··· Data provided ···

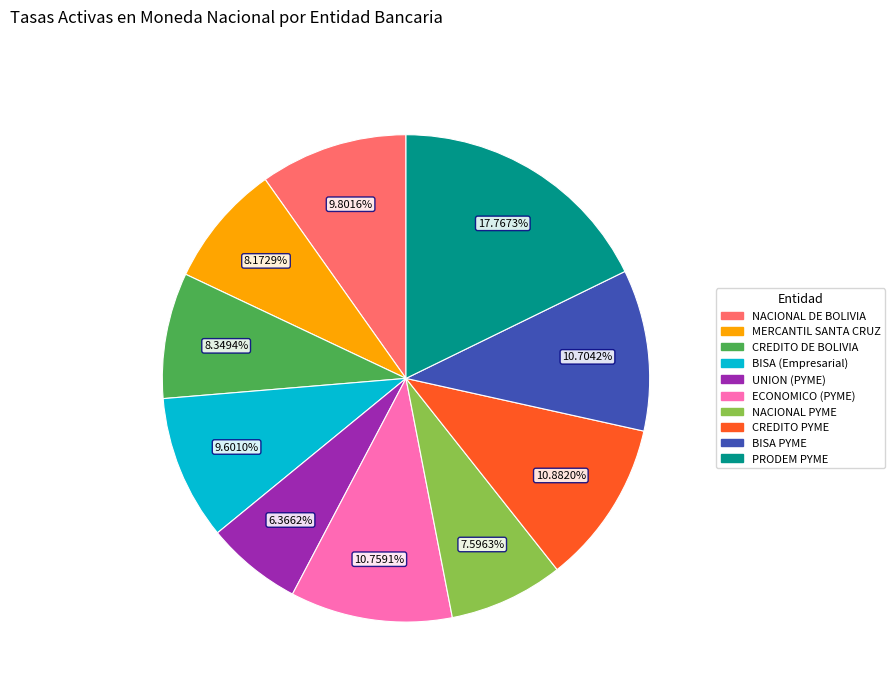

Is there any slice that represents more than half of the pie?

No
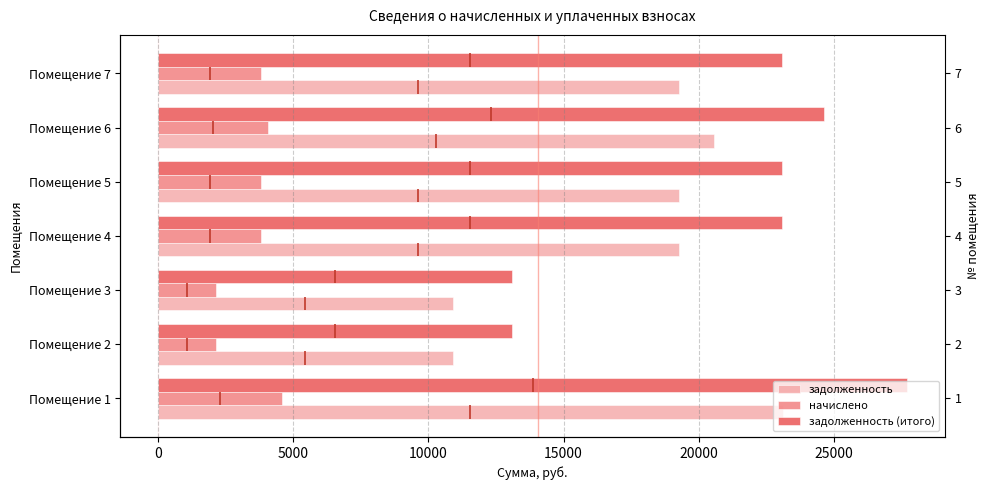

True or false: начислено has a value of 5793.7 at Помещение 6.

False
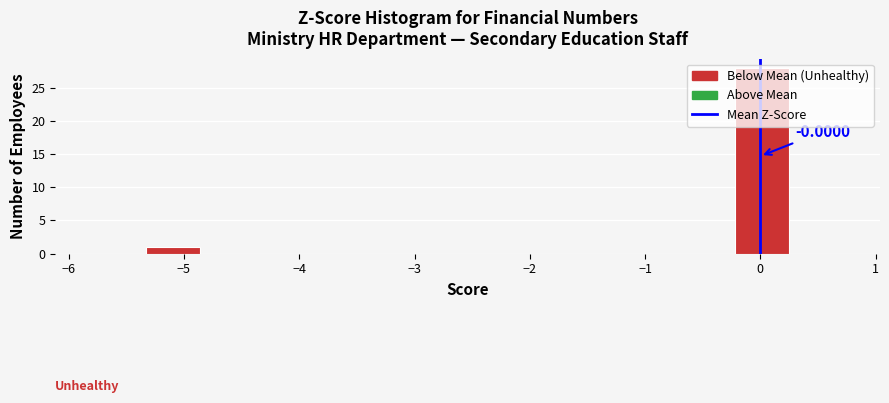

Which range on the x-axis has the tallest bar?

-0.2 to 0.2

···

Exercise prompt –
Rewrite all of the data above, replacing "slice" with "wedge" and keeping everything else the same. Omit the pictures.

Answer box –
Is there any wedge that represents more than half of the pie?

No

True or false: начислено has a value of 5793.7 at Помещение 6.

False

Which range on the x-axis has the tallest bar?

-0.2 to 0.2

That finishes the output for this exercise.